● Source texts of formatted documents:

____

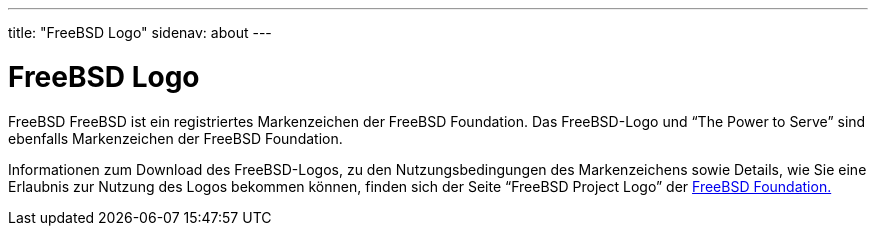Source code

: ---
title: "FreeBSD Logo"
sidenav: about
---

= FreeBSD Logo

FreeBSD FreeBSD ist ein registriertes Markenzeichen der FreeBSD Foundation. Das FreeBSD-Logo und "`The Power to Serve`" sind ebenfalls Markenzeichen der FreeBSD Foundation.

Informationen zum Download des FreeBSD-Logos, zu den Nutzungsbedingungen des Markenzeichens sowie Details, wie Sie eine Erlaubnis zur Nutzung des Logos bekommen können, finden sich der Seite "`FreeBSD Project Logo`" der https://www.freebsdfoundation.org/about/project/[FreeBSD Foundation.]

____

● Work order:
All of the entries above should be copied exactly, except for the pictures.

● Result of this task:
Source code

: ---
title: "FreeBSD Logo"
sidenav: about
---

= FreeBSD Logo

FreeBSD FreeBSD ist ein registriertes Markenzeichen der FreeBSD Foundation. Das FreeBSD-Logo und "`The Power to Serve`" sind ebenfalls Markenzeichen der FreeBSD Foundation.

Informationen zum Download des FreeBSD-Logos, zu den Nutzungsbedingungen des Markenzeichens sowie Details, wie Sie eine Erlaubnis zur Nutzung des Logos bekommen können, finden sich der Seite "`FreeBSD Project Logo`" der https://www.freebsdfoundation.org/about/project/[FreeBSD Foundation.]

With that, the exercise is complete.